### JOB 1
Using the budget excerpt on Share Insurance Fund expenses below, decide whether each statement agrees with it, answering yes or no and quoting the deciding words: (a) direct expenses to the fund are estimated at $4.3 million in 2023; (b) the 2022 budget held much larger amounts for the state supervisory activities; (c) the Board voted in 2018 to close the Temporary Corporate Credit Union Stabilization Fund.
### JOB 2
Switch "employee pay" to "staff salaries" in the budget excerpt below, and write out the part starting with "Corporate Resolution Program" and going on through "support the program.".

-- START OF SELECTED EXTRACT --

Share Insurance Fund Direct Expenses

    Direct expenses to the Share Insurance Fund are estimated to be 
$4.3 million in 2023, a decrease of $0.5 million, or 9.8 percent, 
compared to the 2022 budget level.
    Direct charges to the Share Insurance Fund include $2.0 million for 
operating and maintenance costs of the Asset and Liabilities Management 
system (ALM), which allows the NCUA to build internal analytical 
capabilities to conduct supervisory stress testing analyses and to 
perform other quantitative risk assessments of large credit unions.
    In 2023, the Share Insurance Fund will continue to pay for certain 
insurance-related activities and expenses of AMAC. The Share Insurance 
Fund budget includes $0.2 million for these AMAC activities, such as 
consulting expenses necessary to prevent or attempt to prevent a 
liquidation or conservatorship and staff travel for consultation on 
complex or problem cases.
    The 2023 budget also includes funds related to the supervisory 
responsibilities that the NCUA shares with state supervisory 
authorities. The Share Insurance Fund budget includes $1.0 million for 
state examiner travel to NCUA-sponsored training classes, and $0.2 
million to ensure that state supervisory authorities can use the full 
functionality of the recently deployed MERIT examination system. The 
2022 budget included similar amounts for these activities.
    Finally, the Share Insurance Fund budget includes $0.8 million for 
financial reporting, including the annual financial audit and for 
contractor support to ensure effective internal controls for the fund.

Corporate Resolution Program

    In 2017, the Board voted to close the Temporary Corporate Credit 
Union Stabilization Fund. Since 2018, the Share Insurance Fund has 
funded the related costs to include employee pay, benefits, travel, and 
contract support required to support the program.

-- END OF SELECTED EXTRACT --
-- START OF GIVEN MATERIAL --

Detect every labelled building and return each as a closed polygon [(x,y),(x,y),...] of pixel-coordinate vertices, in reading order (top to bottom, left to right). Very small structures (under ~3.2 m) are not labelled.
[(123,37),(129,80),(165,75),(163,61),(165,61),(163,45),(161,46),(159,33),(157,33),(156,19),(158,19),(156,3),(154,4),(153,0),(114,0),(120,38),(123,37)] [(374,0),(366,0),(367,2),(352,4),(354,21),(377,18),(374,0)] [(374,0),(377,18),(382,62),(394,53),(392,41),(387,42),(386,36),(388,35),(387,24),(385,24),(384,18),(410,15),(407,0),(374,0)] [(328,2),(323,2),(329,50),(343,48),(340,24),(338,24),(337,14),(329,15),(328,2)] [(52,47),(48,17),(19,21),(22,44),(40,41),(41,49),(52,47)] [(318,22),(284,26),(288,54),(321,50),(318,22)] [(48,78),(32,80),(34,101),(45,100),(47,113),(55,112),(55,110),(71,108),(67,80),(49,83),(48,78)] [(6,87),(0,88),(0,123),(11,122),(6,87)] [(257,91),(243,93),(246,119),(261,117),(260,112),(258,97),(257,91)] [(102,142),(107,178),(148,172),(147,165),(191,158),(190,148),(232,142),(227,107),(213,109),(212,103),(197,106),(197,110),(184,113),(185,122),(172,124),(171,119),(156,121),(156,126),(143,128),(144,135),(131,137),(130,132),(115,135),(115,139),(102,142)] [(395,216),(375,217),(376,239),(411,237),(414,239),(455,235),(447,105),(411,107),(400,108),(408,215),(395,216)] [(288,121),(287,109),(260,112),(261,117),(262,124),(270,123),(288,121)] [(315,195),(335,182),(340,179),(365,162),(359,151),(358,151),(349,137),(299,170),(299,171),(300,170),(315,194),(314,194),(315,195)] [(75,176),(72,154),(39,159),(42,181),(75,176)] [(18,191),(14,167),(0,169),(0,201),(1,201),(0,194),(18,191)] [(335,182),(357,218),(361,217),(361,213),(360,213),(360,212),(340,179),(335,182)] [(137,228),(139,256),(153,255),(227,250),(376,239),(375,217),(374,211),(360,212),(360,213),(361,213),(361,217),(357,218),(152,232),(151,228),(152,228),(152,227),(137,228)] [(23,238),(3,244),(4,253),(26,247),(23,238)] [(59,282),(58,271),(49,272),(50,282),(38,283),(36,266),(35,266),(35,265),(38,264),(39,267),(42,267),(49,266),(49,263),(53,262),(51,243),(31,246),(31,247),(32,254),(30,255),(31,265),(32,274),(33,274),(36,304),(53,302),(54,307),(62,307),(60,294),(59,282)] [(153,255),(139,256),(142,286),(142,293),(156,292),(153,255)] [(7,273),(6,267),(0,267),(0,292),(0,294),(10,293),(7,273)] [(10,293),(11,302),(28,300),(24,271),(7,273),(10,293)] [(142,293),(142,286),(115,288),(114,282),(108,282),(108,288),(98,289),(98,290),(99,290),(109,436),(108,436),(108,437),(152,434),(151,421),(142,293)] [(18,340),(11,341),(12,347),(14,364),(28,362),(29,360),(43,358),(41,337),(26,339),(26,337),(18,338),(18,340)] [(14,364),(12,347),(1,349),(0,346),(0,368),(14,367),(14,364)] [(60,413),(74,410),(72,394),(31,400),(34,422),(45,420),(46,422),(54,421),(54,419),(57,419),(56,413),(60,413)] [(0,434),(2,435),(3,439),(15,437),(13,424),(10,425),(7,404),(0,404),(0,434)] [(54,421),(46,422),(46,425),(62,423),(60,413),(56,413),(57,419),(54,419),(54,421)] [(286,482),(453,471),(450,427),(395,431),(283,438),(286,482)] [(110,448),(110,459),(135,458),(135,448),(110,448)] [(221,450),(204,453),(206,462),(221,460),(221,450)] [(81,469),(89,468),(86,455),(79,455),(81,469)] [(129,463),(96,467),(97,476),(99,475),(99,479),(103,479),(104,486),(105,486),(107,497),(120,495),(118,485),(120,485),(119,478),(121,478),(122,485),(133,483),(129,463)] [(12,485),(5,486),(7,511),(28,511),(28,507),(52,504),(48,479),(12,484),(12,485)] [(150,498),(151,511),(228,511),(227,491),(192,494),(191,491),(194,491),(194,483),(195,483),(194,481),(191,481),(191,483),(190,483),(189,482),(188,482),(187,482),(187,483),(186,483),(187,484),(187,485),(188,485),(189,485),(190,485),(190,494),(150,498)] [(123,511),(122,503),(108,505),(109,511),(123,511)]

-- END OF GIVEN MATERIAL --

### WRITTEN RESPONSE 1
(a) Yes: "Direct expenses to the Share Insurance Fund are estimated to be $4.3 million in 2023"
(b) No: "The 2022 budget included similar amounts for these activities."
(c) No: "In 2017, the Board voted to close the Temporary Corporate Credit Union Stabilization Fund."

### WRITTEN RESPONSE 2
Corporate Resolution Program

    In 2017, the Board voted to close the Temporary Corporate Credit 
Union Stabilization Fund. Since 2018, the Share Insurance Fund has 
funded the related costs to include staff salaries, benefits, travel, and 
contract support required to support the program.